Kaley Cuoco on her long journey to becoming Penny: "I actually auditioned two years ago. Didn't get it. Auditioned again, went to network. Didn't get it. Chuck told me I was not the girl for the show. And then a year later he rewrote the whole thing and called me, he said, 'I'm sorry, will you come back?'... and I said, 'No, I'm busy now.' He said, 'No really, we've rewrote the whole thing.' And he sent me the script and he did, they did rewrite the whole thing. And I came in two days later and got the job. It was all kind of incredible timing thing for me. It wasn't meant to be a couple years ago. I don't think it would have worked the way it works now."
Kaley Cuoco on why comedy: "I can't be serious for two seconds. And I love the audience interaction. And I love to laugh and I love to make people laugh. I like to be contorted and do silly things. My favorite episode for me personally is when I got to look like a disaster when I was with the gaming [thing] with Cheetos in my hair."
Bill Prady on what's in store for Leonard and Penny: "I read online that the Leonard/Penny news was out, so that's out that they're going to be in a relationship. I think I saw that on the internet. [Laughs.] So it must be true."
Bill Prady on any long term plans for the show: "It's not like a show where you're plotting and saying this big plot turn is coming in six episodes and we have to write to it. There's a weird thing that happens. It's more like a consensus starts to develop, you start to feel a direction for the characters and when you write away from that it feels wrong. So it's not a plan, it's more of an intuitive things. [Even] the Leonard and Penny thing, the intellectual approach to it was to never connect them. And the emotional approach was no, that's not right. They would hook up and fall apart and hook up again. That's the reality of being who they are at their age."
Bill Prady on what people can expect this season: "Laurie Metcalf is going to come back as Sheldon's mom in the first episode. We talk about, you know, our little peripheral characters that we see from time to time - we'll see them again: Stewart at the comic book store, people like that."
Bill Prady on where "The Big Bang Theory" ranks on his resume: "I like it so much better than anything else I've ever worked on. I don't know. I mean I certainly can relate to the characters. I don't know, there's some inherent sweetness to this show that I love. When we get to moments like Penny giving Sheldon the autographed handkerchief for Christmas and we were working on something just the other day, we were writing just this terrific, real moment with these characters and I said, 'I love this show!'"

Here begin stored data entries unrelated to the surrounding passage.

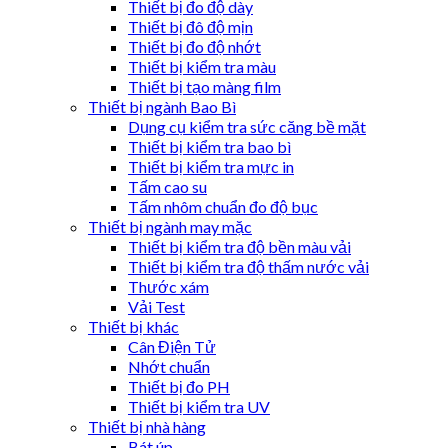
Thiết bị đo độ dày
Thiết bị đô độ mịn
Thiết bị đo độ nhớt
Thiết bị kiểm tra màu
Thiết bị tạo màng film
Thiết bị ngành Bao Bì
Dụng cụ kiểm tra sức căng bề mặt
Thiết bị kiểm tra bao bì
Thiết bị kiểm tra mực in
Tấm cao su
Tấm nhôm chuẩn đo độ bục
Thiết bị ngành may mặc
Thiết bị kiểm tra độ bền màu vải
Thiết bị kiểm tra độ thấm nước vải
Thước xám
Vải Test
Thiết bị khác
Cân Điện Tử
Nhớt chuẩn
Thiết bị đo PH
Thiết bị kiểm tra UV
Thiết bị nhà hàng
Bát úp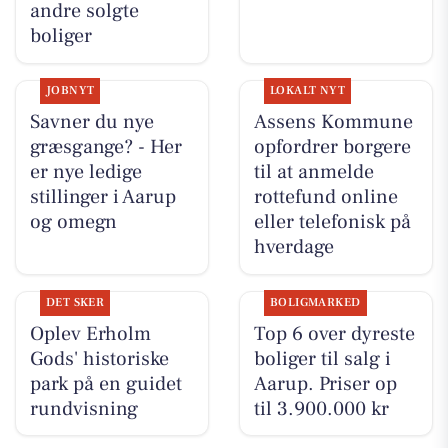
andre solgte
boliger
JOBNYT
LOKALT NYT
Savner du nye
Assens Kommune
græsgange? - Her
opfordrer borgere
er nye ledige
til at anmelde
stillinger i Aarup
rottefund online
og omegn
eller telefonisk på
hverdage
DET SKER
BOLIGMARKED
Oplev Erholm
Top 6 over dyreste
Gods' historiske
boliger til salg i
park på en guidet
Aarup. Priser op
rundvisning
til 3.900.000 kr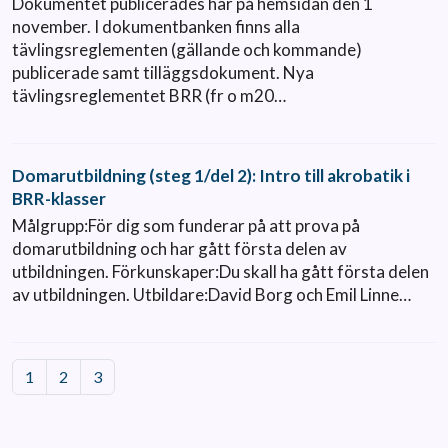
Dokumentet publicerades här på hemsidan den 1
november. I dokumentbanken finns alla
tävlingsreglementen (gällande och kommande)
publicerade samt tilläggsdokument. Nya
tävlingsreglementet BRR (fr o m20…
Domarutbildning (steg 1/del 2): Intro till akrobatik i
BRR-klasser
Målgrupp:För dig som funderar på att prova på
domarutbildning och har gått första delen av
utbildningen. Förkunskaper:Du skall ha gått första delen
av utbildningen. Utbildare:David Borg och Emil Linne…
1
2
3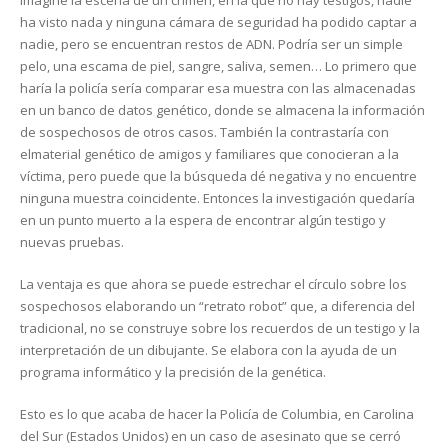
Imagine la escena de un crimen, en la que no hay testigos, nadie
ha visto nada y ninguna cámara de seguridad ha podido captar a
nadie, pero se encuentran restos de ADN. Podría ser un simple
pelo, una escama de piel, sangre, saliva, semen… Lo primero que
haría la policía sería comparar esa muestra con las almacenadas
en un banco de datos genético, donde se almacena la información
de sospechosos de otros casos. También la contrastaría con
elmaterial genético de amigos y familiares que conocieran a la
víctima, pero puede que la búsqueda dé negativa y no encuentre
ninguna muestra coincidente. Entonces la investigación quedaría
en un punto muerto a la espera de encontrar algún testigo y
nuevas pruebas.
La ventaja es que ahora se puede estrechar el círculo sobre los
sospechosos elaborando un “retrato robot” que, a diferencia del
tradicional, no se construye sobre los recuerdos de un testigo y la
interpretación de un dibujante. Se elabora con la ayuda de un
programa informático y la precisión de la genética.
Esto es lo que acaba de hacer la Policía de Columbia, en Carolina
del Sur (Estados Unidos) en un caso de asesinato que se cerró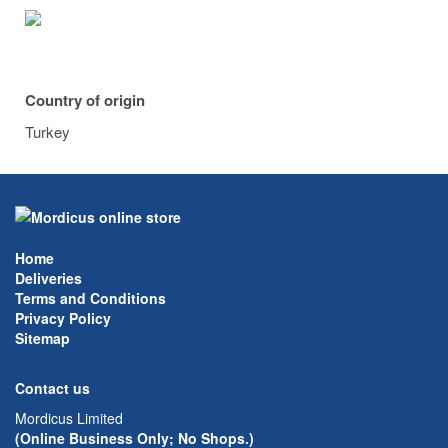
Country of origin
Turkey
Home
Deliveries
Terms and Conditions
Privacy Policy
Sitemap
Contact us
Mordicus Limited
(Online Business Only; No Shops.)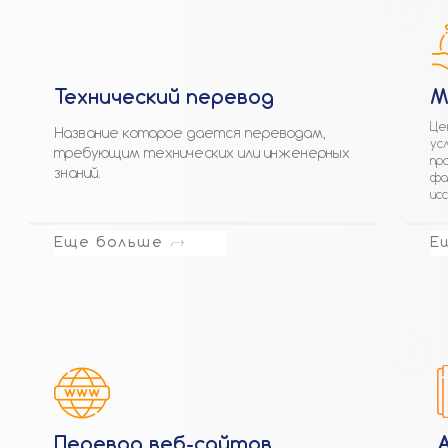
Технический перевод
М
Це
Название которое дается переводам,
ус
требующим технических или инженерных
пр
знаний.
фа
ис
Еще больше
Е
Перевод веб-сайтов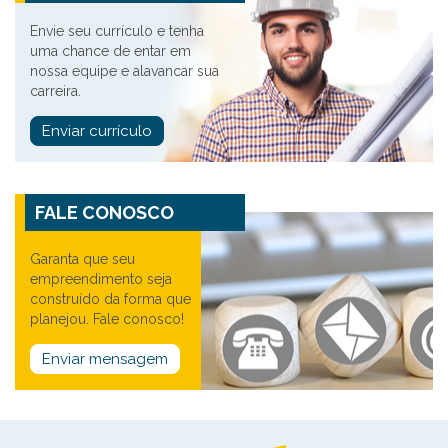
Envie seu currículo e tenha
uma chance de entar em
nossa equipe e alavancar sua
carreira.
Enviar currículo
FALE CONOSCO
Garanta que seu
empreendimento seja
construído da forma que
planejou. Fale conosco!
Enviar mensagem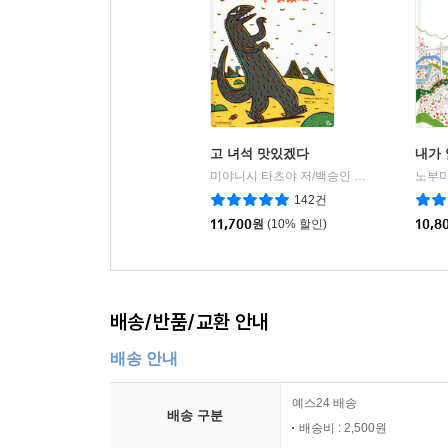
고 녀석 맛있겠다
내가 
미야니시 타츠야 저/백승인 역
달리
노부미
|
142건
11,700
원
(10% 할인)
10,8
배송/반품/교환 안내
배송 안내
예스24 배송
배송 구분
배송비 : 2,500원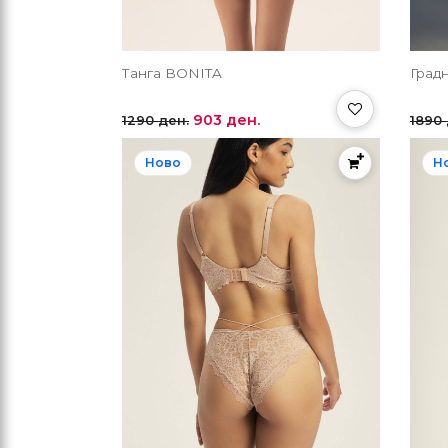
Танга BONITA
Град
903 ден.
1290 ден.
1890 
Ново
Н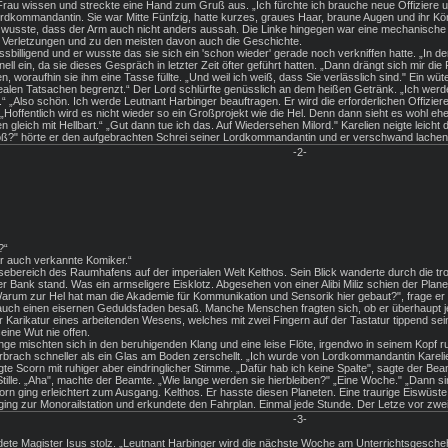
e Frau wissen und streckte eine Hand zum Gruß aus. „Ich fürchte ich brauche neue Offiziere u
ordkommandantin. Sie war Mitte Fünfzig, hatte kurzes, graues Haar, braune Augen und ihr 
 wusste, dass der Arm auch nicht anders aussah. Die Linke hingegen war eine mechanische Pr
re Verletzungen und zu den meisten davon auch die Geschichte.
ssbilligend und er wusste das sie sich ein 'schon wieder' gerade noch verkniffen hatte. „In d
ell ein, da sie dieses Gespräch in letzter Zeit öfter geführt hatten. „Dann drängt sich mir 
n, woraufhin sie ihm eine Tasse füllte. „Und weil ich weiß, dass Sie verlässlich sind." Ein
e realen Tatsachen begrenzt.“ Der Lord schlürfte genüsslich an dem heißen Getränk. „Ich werd
“ „Also schön. Ich werde Leutnant Harbinger beauftragen. Er wird die erforderlichen Offizie
offentlich wird es nicht wieder so ein Großprojekt wie die Hel. Denn dann sieht es wohl ehe
gleich mit Hellbart.“ „Gut dann tue ich das. Auf Wiedersehen Milord." Karelien neigte leich
roß?" hörte er den aufgebrachten Schrei seiner Lordkommandantin und er verschwand lachen
-2-
?“
ar auch verkannte Komiker.“
eisebereich des Raumhafens auf der imperialen Welt Kelthos. Sein Blick wanderte durch die tr
 Bank stand. Was ein armseligere Eisklotz. Abgesehen von einer Alibi Miliz schien der Planet
arum zur Hel hat man die Akademie für Kommunikation und Sensorik hier gebaut?", frage er
n auch einen eisernen Geduldsfaden besaß. Manche Menschen fragten sich, ob er überhaupt j
Karikatur eines arbeitenden Wesens, welches mit zwei Fingern auf der Tastatur tippend seine
ine Wut nie offen.
e mischten sich in den beruhigenden Klang und eine leise Flöte, irgendwo in seinem Kopf ru
rbrach schneller als ein Glas am Boden zerschellt. „Ich wurde von Lordkommandantin Karelie
te Scorn mit ruhiger aber eindringlicher Stimme. „Dafür hab ich keine Spalte", sagte der Bea
lle. „Aha", machte der Beamte. „Wie lange werden sie hierbleiben?" „Eine Woche." „Dann sind
 ging erleichtert zum Ausgang. Kelthos. Er hasste diesen Planeten. Eine traurige Eiswüste, 
ng zur Monorailstation und erkundete den Fahrplan. Einmal jede Stunde. Der Letze vor zwei 
-3-
ete Magister Isus stolz. „Leutnant Harbinger wird die nächste Woche am Unterrichtsgeschehe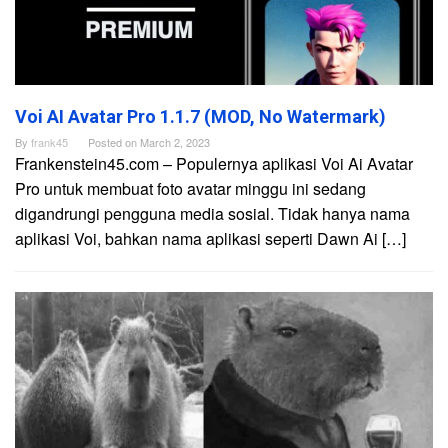
Voi AI Avatar Pro 1.1.7 (MOD, No Watermark)
By
frank45
Posted on
March 2, 2023
Frankenstein45.com – Populernya aplikasi Voi Ai Avatar
Pro untuk membuat foto avatar minggu ini sedang
digandrungi pengguna media sosial. Tidak hanya nama
aplikasi Voi, bahkan nama aplikasi seperti Dawn Ai […]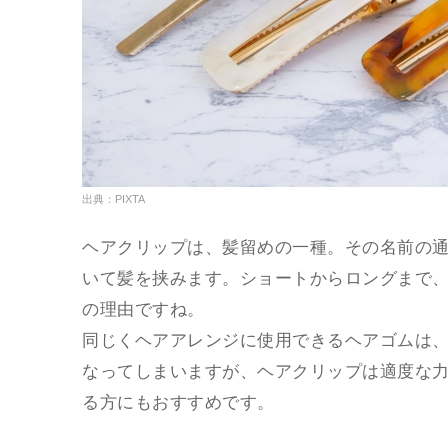
出典：PIXTA
ヘアクリップは、髪留めの一種。その名前の
いて髪を挟みます。ショートからロングまで
の理由ですね。
同じくヘアアレンジに使用できるヘアゴムは
なってしまいますが、ヘアクリップは適度な
る方にもおすすめです。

Bill Prady on potential Koothrappali storylines: "Raj we think is on a, I forgot the kind of visa... and we thought about what would happen if his job at the university were in jeopardy and it jeopardizes his visa. Because we talk about he's an Indian who doesn't care for Indian food, what it would mean to go back, so we talk about that."
Bill Prady on what happened during the guys' expedition over the summer: "I think that they've found, I think you'll see they've found a very interesting way to solve the Sheldon problem... before they killed him. And they solved it and their solution unfortunately has ramifications so we'll see that in the first episode."